En attendant, la solitude. Rêvée et surmontée. Idéalisée et maudite. Ci-après un passage où l'héroïne explicite à la fois son envie et sa frustration. Pour augmenter la force du trouble (son délice ?), j'ai lu et relu ce passage… au masculin, en me mettant dans ma propre peau. Et ça marche ! Sa soif, jamais étanchée, devient la mienne : jamais cet ouragan ne m'a saisi(e), et pourtant je sais qu'il existe, qu'il compte plus que tout. Je ne voudrais pas mourir sans avoir été emportée par lui, sans avoir trouvé chez un homme la patrie et l'honneur de mon âme.
« Si mon amour s'est écroulé comme un mur mal cimenté, c'est parce qu'il lui manquait l'essentiel : la conversation confiante entre deux âmes. La conversation des corps et des intelligences ne suffit pas. Elle est artificielle et mécanique si ne s'y mêle un souffle venu d'ailleurs, le vent de la déraison, plus raisonnable que toute raison, qui pousse deux âmes l'une vers l'autre. J'ai couché avec beaucoup d'hommes, j'en ai aimé quelques-uns mais jamais cet ouragan ne m'a saisie, et pourtant je sais qu'il existe, qu'il compte plus que tout. Je ne voudrais pas mourir sans avoir été emportée par lui, sans avoir trouvé chez un homme la patrie et l'honneur de mon âme.
Cet homme improbable serait mon allié pour lutter contre la mort. Notre étreinte étranglerait la mort.
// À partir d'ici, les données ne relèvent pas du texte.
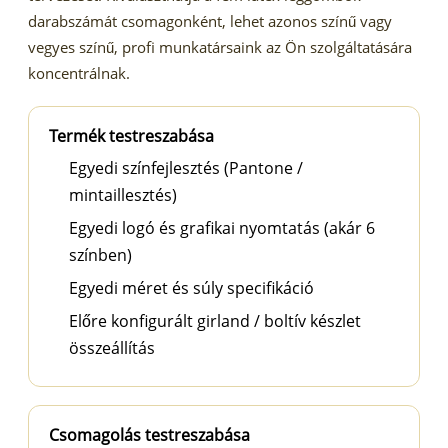
darabszámát csomagonként, lehet azonos színű vagy
vegyes színű, profi munkatársaink az Ön szolgáltatására
koncentrálnak.
Termék testreszabása
Egyedi színfejlesztés (Pantone /
mintaillesztés)
Egyedi logó és grafikai nyomtatás (akár 6
színben)
Egyedi méret és súly specifikáció
Előre konfigurált girland / boltív készlet
összeállítás
Csomagolás testreszabása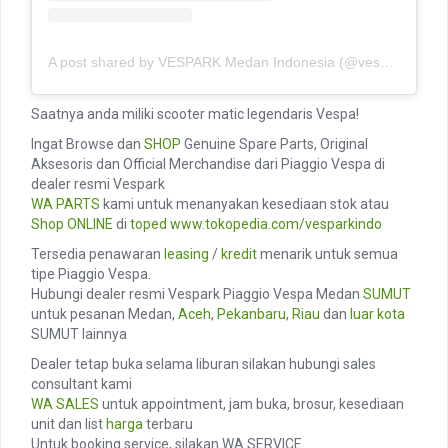
A post shared by VESPARK Medan Indonesia (@vesparkindo)
Saatnya anda miliki scooter matic legendaris Vespa!
Ingat Browse dan
SHOP
Genuine Spare Parts, Original
Aksesoris dan Official Merchandise dari Piaggio Vespa di
dealer resmi Vespark
WA PARTS
kami untuk menanyakan kesediaan stok atau
Shop ONLINE
di
toped
www.tokopedia.com/vesparkindo
Tersedia penawaran
leasing
/
kredit
menarik untuk semua
tipe Piaggio Vespa.
Hubungi dealer resmi Vespark Piaggio Vespa Medan
SUMUT
untuk pesanan Medan,
Aceh
,
Pekanbaru
,
Riau
dan
luar kota
SUMUT lainnya
Dealer tetap buka selama liburan silakan hubungi sales
consultant kami
WA SALES
untuk appointment, jam buka, brosur, kesediaan
unit dan list
harga
terbaru
Untuk booking service, silakan WA SERVICE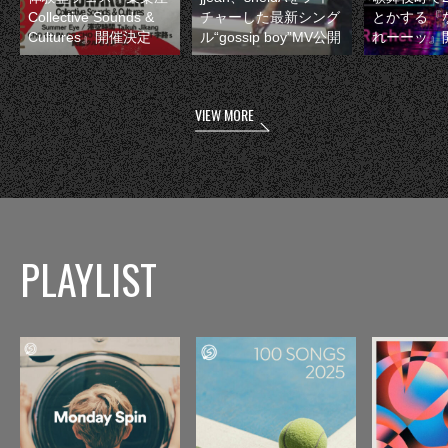
Collective Sounds &
チャーした最新シング
とかする『
Cultures』開催決定
ル“gossip boy”MV公開
れーーッ』
VIEW MORE
PLAYLIST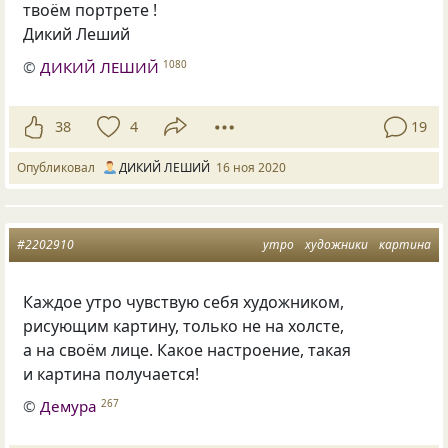
твоём портрете !
Дикий Леший
©
ДИКИЙ ЛЕШИЙ
1080
38
4
19
Опубликовал
ДИКИЙ ЛЕШИЙ
16 ноя 2020
#2202910
утро
художники
картина
Каждое утро чувствую себя художником,
рисующим картину, только не на холсте,
а на своём лице. Какое настроение, такая
и картина получается!
©
Демура
267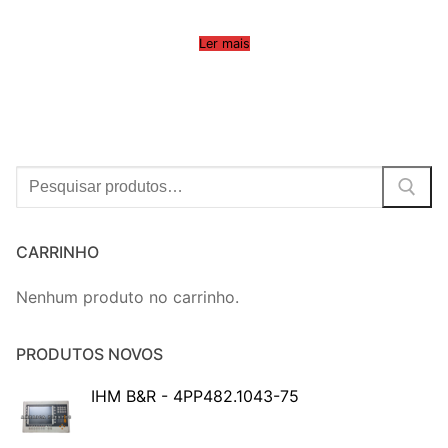
Ler mais
Procurar:
CARRINHO
Nenhum produto no carrinho.
PRODUTOS NOVOS
IHM B&R - 4PP482.1043-75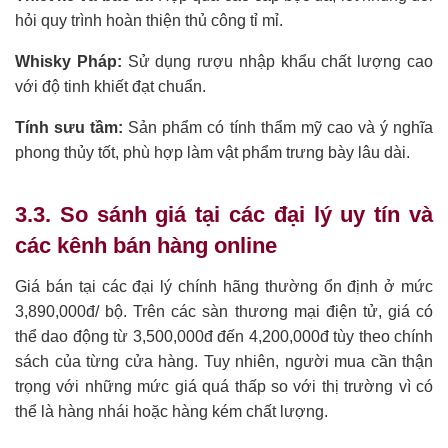
hỏi quy trình hoàn thiện thủ công tỉ mỉ.
Whisky Pháp:
Sử dụng rượu nhập khẩu chất lượng cao
với độ tinh khiết đạt chuẩn.
Tính sưu tầm:
Sản phẩm có tính thẩm mỹ cao và ý nghĩa
phong thủy tốt, phù hợp làm vật phẩm trưng bày lâu dài.
3.3. So sánh giá tại các đại lý uy tín và
các kênh bán hàng online
Giá bán tại các đại lý chính hãng thường ổn định ở mức
3,890,000đ/ bộ. Trên các sàn thương mại điện tử, giá có
thể dao động từ 3,500,000đ đến 4,200,000đ tùy theo chính
sách của từng cửa hàng. Tuy nhiên, người mua cần thận
trọng với những mức giá quá thấp so với thị trường vì có
thể là hàng nhái hoặc hàng kém chất lượng.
Entre nos bras, entre nos cuisses elle étoufferait et ne serait plus qu'un petit monstre muet et blafard. Nous irions la main dans la main dans les champs sans bornes et notre rire ferait reculer le vent. Je sais que cela est à la fois vrai et impossible, que c'est la seule vérité et que je la rendrai impossible, parce que la vérité, je crois, me fait peur.
Je n'attends pas un maître. Il y a dans la maîtrise je ne sais quoi de ridicule. J'attends un compagnon qui me protège, un ami auquel je puisse me fier, les yeux fermés. Fermer les yeux, c'est ce que je ne sais plus faire. J'ai pris l'habitude de décider, juger, calculer. Mon métier a déteint sur moi. Souvent je m'adressais à Pierre comme à un de mes camarades de bureau. Il protestait. Je ne m'étais même pas rendu compte que je lui parlais de mec à mec. Je le situe déjà au passé. Le désamour file vite. Je vais réapprendre la solitude et ce n'est pas en m'envoyant en l'air avec le premier venu que je la romprai. La solitude, on ne s'y habitue pas. Chaque jour, chaque nuit la rend plus épaisse. C'est une vitrification. Je sais aussi, par expérience, car mes années de solitude ont été plus nombreuses que les autres, que seule, je piétine, je n'avance pas sur le chemin que je crois le mien. J'ai besoin d'un complice et d'un témoin. »
Jacques de Bourbon-Busset, L'audace d'aimer, pages 111-112, Gallimard, 1990.